━━━━━ Excerpted records
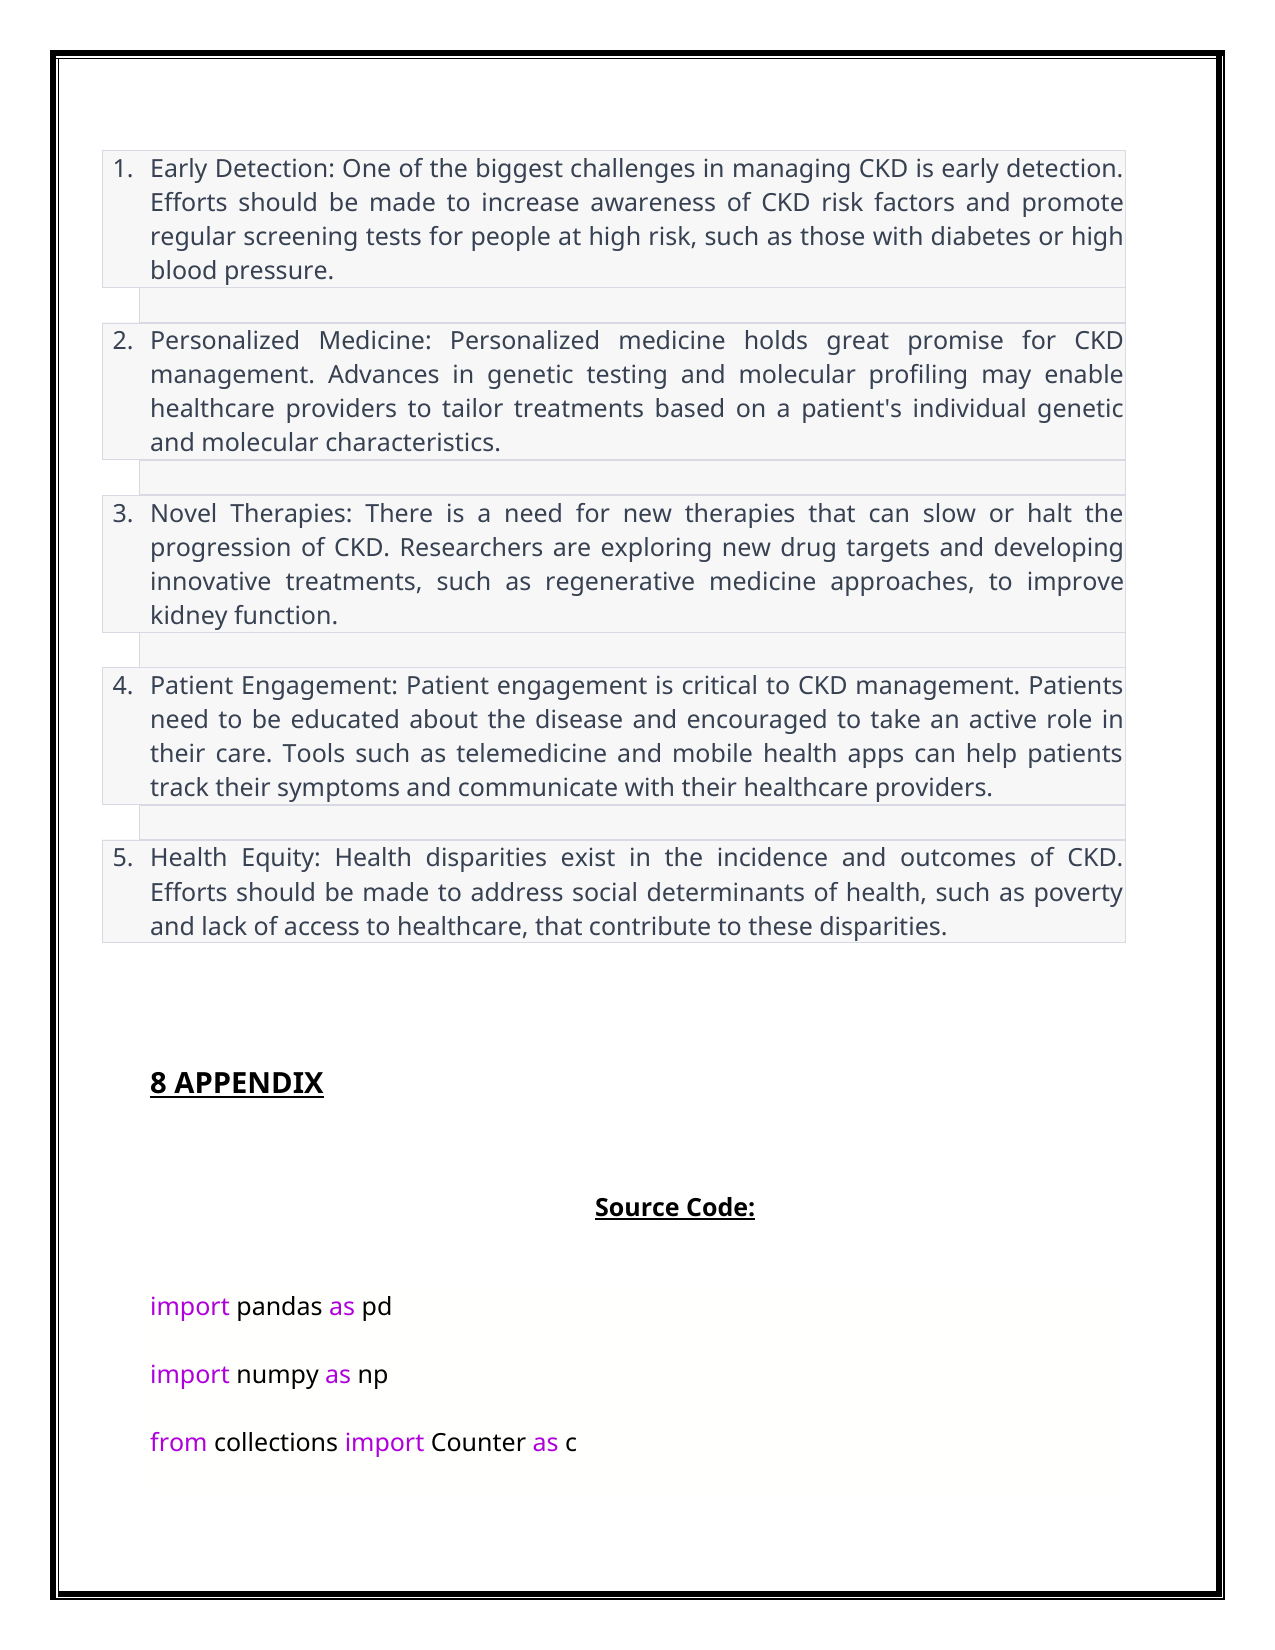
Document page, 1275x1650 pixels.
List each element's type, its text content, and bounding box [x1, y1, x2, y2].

list Novel Therapies: There is a need for new therapies that can slow or halt the progression of CKD. Researchers are exploring new drug targets and developing innovative treatments, such as regenerative medicine approaches, to improve kidney function. [103, 496, 1125, 632]
text import pandas as pd [150, 1288, 1125, 1322]
text 8 APPENDIX [150, 1063, 1125, 1102]
list Source Code: [225, 1189, 1125, 1223]
list Early Detection: One of the biggest challenges in managing CKD is early detection. Efforts should be made to increase awareness of CKD risk factors and promote regular screening tests for people at high risk, such as those with diabetes or high blood pressure. [103, 151, 1125, 287]
list Personalized Medicine: Personalized medicine holds great promise for CKD management. Advances in genetic testing and molecular profiling may enable healthcare providers to tailor treatments based on a patient's individual genetic and molecular characteristics. [103, 324, 1125, 459]
text import numpy as np [150, 1357, 1125, 1391]
list Health Equity: Health disparities exist in the incidence and outcomes of CKD. Efforts should be made to address social determinants of health, such as poverty and lack of access to healthcare, that contribute to these disparities. [103, 841, 1125, 942]
text from collections import Counter as c [150, 1425, 1125, 1459]
list Patient Engagement: Patient engagement is critical to CKD management. Patients need to be educated about the disease and encouraged to take an active role in their care. Tools such as telemedicine and mobile health apps can help patients track their symptoms and communicate with their healthcare providers. [103, 668, 1125, 804]
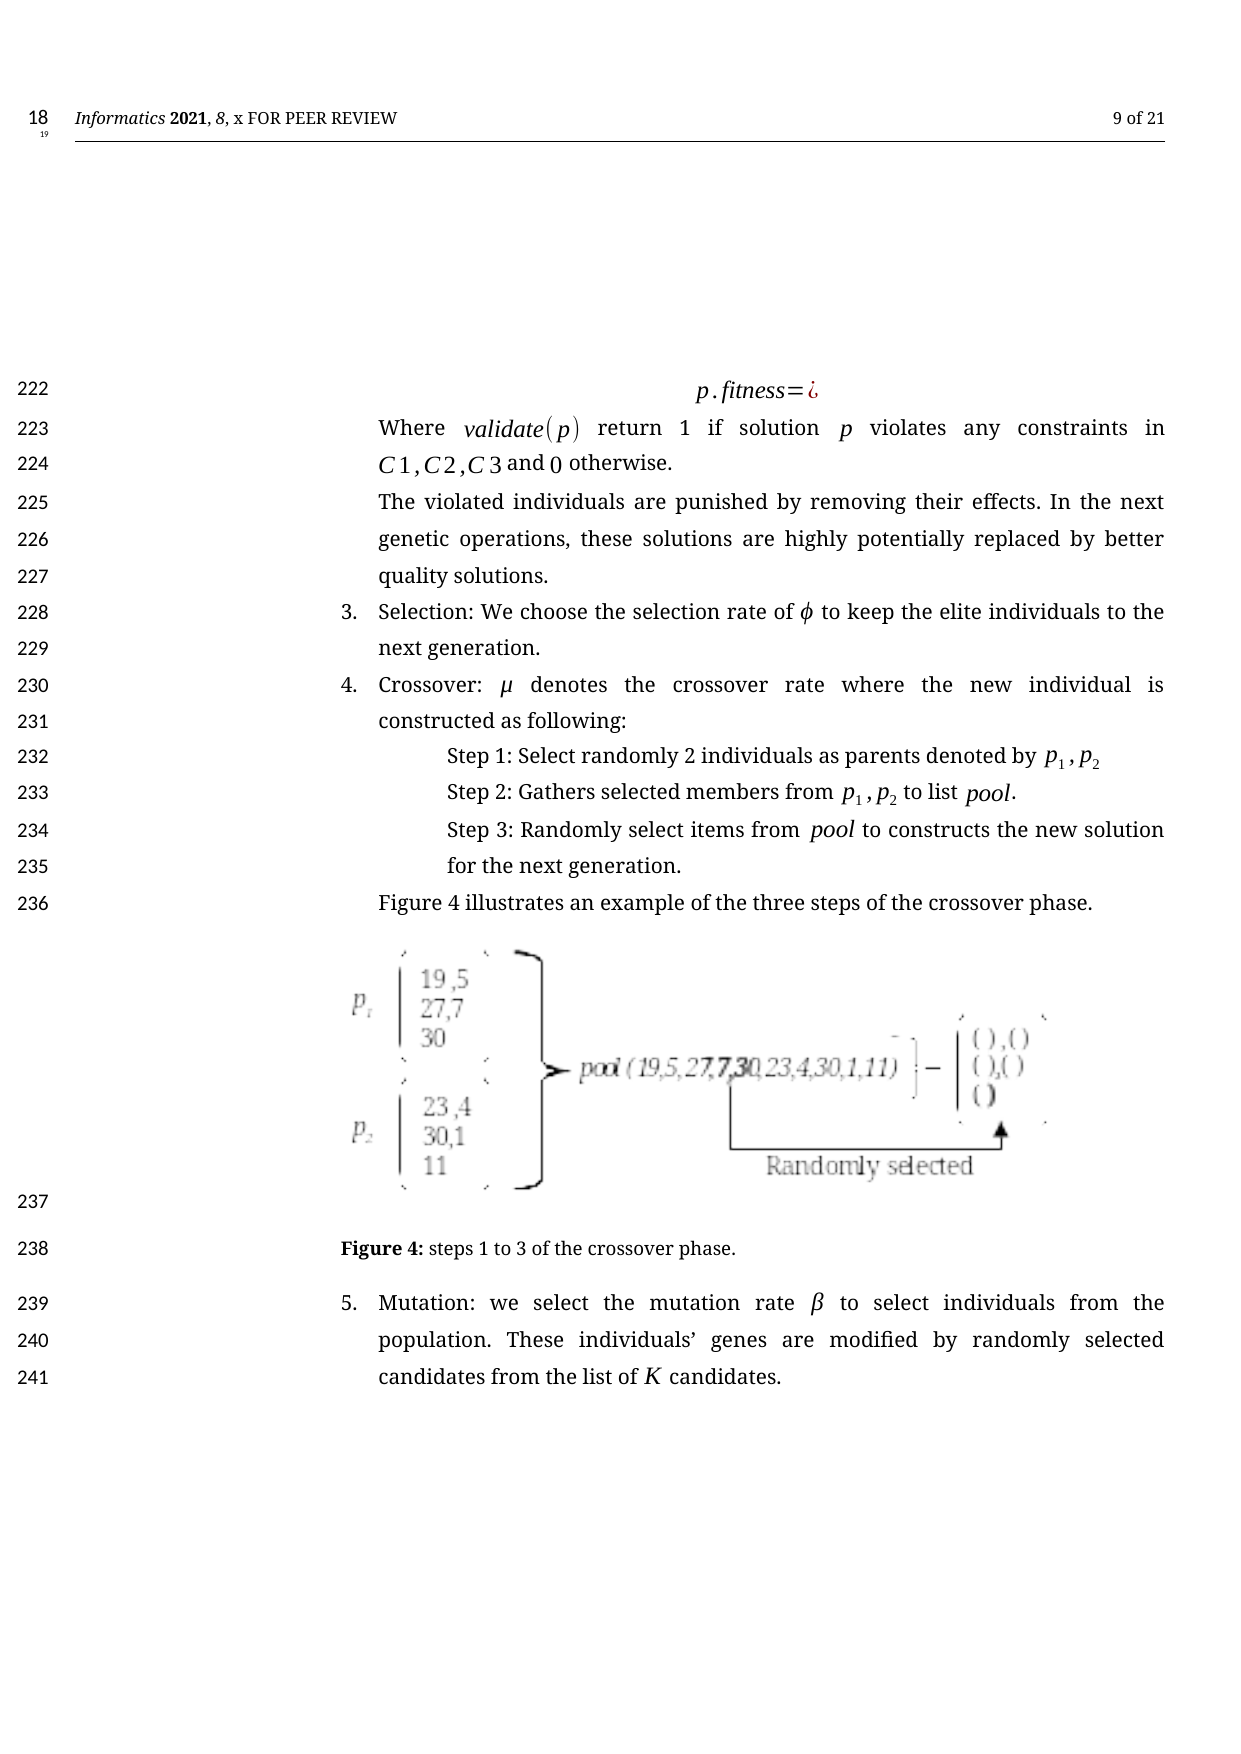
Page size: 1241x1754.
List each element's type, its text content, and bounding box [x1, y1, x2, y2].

list Step 3: Randomly select items from to constructs the new solution for the next generation. [447, 812, 1165, 883]
list The violated individuals are punished by removing their effects. In the next genetic operations, these solutions are highly potentially replaced by better quality solutions. [378, 485, 1165, 592]
list Selection: We choose the selection rate of to keep the elite individuals to the next generation. [341, 594, 1165, 665]
list Step 1: Select randomly 2 individuals as parents denoted by [447, 740, 1165, 774]
list Figure 4 illustrates an example of the three steps of the crossover phase. [378, 885, 1165, 919]
list Step 2: Gathers selected members from to list . [447, 776, 1165, 810]
list Mutation: we select the mutation rate to select individuals from the population. These individuals’ genes are modified by randomly selected candidates from the list of candidates. [341, 1286, 1165, 1393]
text Figure 4: steps 1 to 3 of the crossover phase. [341, 1237, 1121, 1261]
list Where return 1 if solution violates any constraints in and otherwise. [378, 412, 1165, 482]
list Crossover: denotes the crossover rate where the new individual is constructed as following: [341, 667, 1165, 738]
━━━━━━━━━━
• Activity
Where pictures appear, drop them, and reproduce exactly only the lines running from the beginning of the data to the line that contains "Page size: 1241x1754.", inclusive.

• Task answer
Document page, 1275x1650 pixels.
List each element's type, its text content, and bounding box [x1, y1, x2, y2].

list Novel Therapies: There is a need for new therapies that can slow or halt the progression of CKD. Researchers are exploring new drug targets and developing innovative treatments, such as regenerative medicine approaches, to improve kidney function. [103, 496, 1125, 632]
text import pandas as pd [150, 1288, 1125, 1322]
text 8 APPENDIX [150, 1063, 1125, 1102]
list Source Code: [225, 1189, 1125, 1223]
list Early Detection: One of the biggest challenges in managing CKD is early detection. Efforts should be made to increase awareness of CKD risk factors and promote regular screening tests for people at high risk, such as those with diabetes or high blood pressure. [103, 151, 1125, 287]
list Personalized Medicine: Personalized medicine holds great promise for CKD management. Advances in genetic testing and molecular profiling may enable healthcare providers to tailor treatments based on a patient's individual genetic and molecular characteristics. [103, 324, 1125, 459]
text import numpy as np [150, 1357, 1125, 1391]
list Health Equity: Health disparities exist in the incidence and outcomes of CKD. Efforts should be made to address social determinants of health, such as poverty and lack of access to healthcare, that contribute to these disparities. [103, 841, 1125, 942]
text from collections import Counter as c [150, 1425, 1125, 1459]
list Patient Engagement: Patient engagement is critical to CKD management. Patients need to be educated about the disease and encouraged to take an active role in their care. Tools such as telemedicine and mobile health apps can help patients track their symptoms and communicate with their healthcare providers. [103, 668, 1125, 804]
Page size: 1241x1754.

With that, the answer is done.